» Excerpts from a dataset:
────────────────────────────────────────

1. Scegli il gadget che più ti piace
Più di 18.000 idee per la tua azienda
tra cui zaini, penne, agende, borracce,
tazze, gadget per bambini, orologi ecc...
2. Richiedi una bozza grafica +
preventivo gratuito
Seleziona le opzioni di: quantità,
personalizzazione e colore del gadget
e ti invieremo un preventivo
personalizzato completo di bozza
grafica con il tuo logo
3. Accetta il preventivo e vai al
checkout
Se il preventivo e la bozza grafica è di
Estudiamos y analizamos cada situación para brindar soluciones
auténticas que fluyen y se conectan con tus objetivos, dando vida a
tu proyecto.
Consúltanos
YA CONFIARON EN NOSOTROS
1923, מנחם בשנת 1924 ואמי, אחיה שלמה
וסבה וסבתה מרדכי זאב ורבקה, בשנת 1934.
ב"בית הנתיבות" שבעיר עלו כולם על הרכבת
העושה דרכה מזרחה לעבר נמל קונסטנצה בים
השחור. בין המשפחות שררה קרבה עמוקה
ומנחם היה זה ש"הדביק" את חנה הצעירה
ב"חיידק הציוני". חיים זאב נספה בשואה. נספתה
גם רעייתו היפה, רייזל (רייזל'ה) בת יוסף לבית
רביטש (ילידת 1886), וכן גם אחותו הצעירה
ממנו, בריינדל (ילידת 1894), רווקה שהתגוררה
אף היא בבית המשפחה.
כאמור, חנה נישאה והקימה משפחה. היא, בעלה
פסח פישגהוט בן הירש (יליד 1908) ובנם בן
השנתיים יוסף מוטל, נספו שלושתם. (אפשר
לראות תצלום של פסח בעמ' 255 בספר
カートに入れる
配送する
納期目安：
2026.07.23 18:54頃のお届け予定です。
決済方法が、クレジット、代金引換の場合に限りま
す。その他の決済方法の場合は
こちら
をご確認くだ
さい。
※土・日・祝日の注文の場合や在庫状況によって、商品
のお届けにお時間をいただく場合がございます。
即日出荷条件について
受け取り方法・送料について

────────────────────────────────────────

» INSTRUCTION:
Convert the lines from the start of the records through the line containing "העושה דרכה מזרחה לעבר נמל קונסטנצה בים" into a JSON list of strings, with one string for each line and blank lines omitted.

» SOLUTION TO THIS PROBLEM:
[
  "1. Scegli il gadget che più ti piace",
  "Più di 18.000 idee per la tua azienda",
  "tra cui zaini, penne, agende, borracce,",
  "tazze, gadget per bambini, orologi ecc...",
  "2. Richiedi una bozza grafica +",
  "preventivo gratuito",
  "Seleziona le opzioni di: quantità,",
  "personalizzazione e colore del gadget",
  "e ti invieremo un preventivo",
  "personalizzato completo di bozza",
  "grafica con il tuo logo",
  "3. Accetta il preventivo e vai al",
  "checkout",
  "Se il preventivo e la bozza grafica è di",
  "Estudiamos y analizamos cada situación para brindar soluciones",
  "auténticas que fluyen y se conectan con tus objetivos, dando vida a",
  "tu proyecto.",
  "Consúltanos",
  "YA CONFIARON EN NOSOTROS",
  "1923, מנחם בשנת 1924 ואמי, אחיה שלמה",
  "וסבה וסבתה מרדכי זאב ורבקה, בשנת 1934.",
  "ב\"בית הנתיבות\" שבעיר עלו כולם על הרכבת",
  "העושה דרכה מזרחה לעבר נמל קונסטנצה בים"
]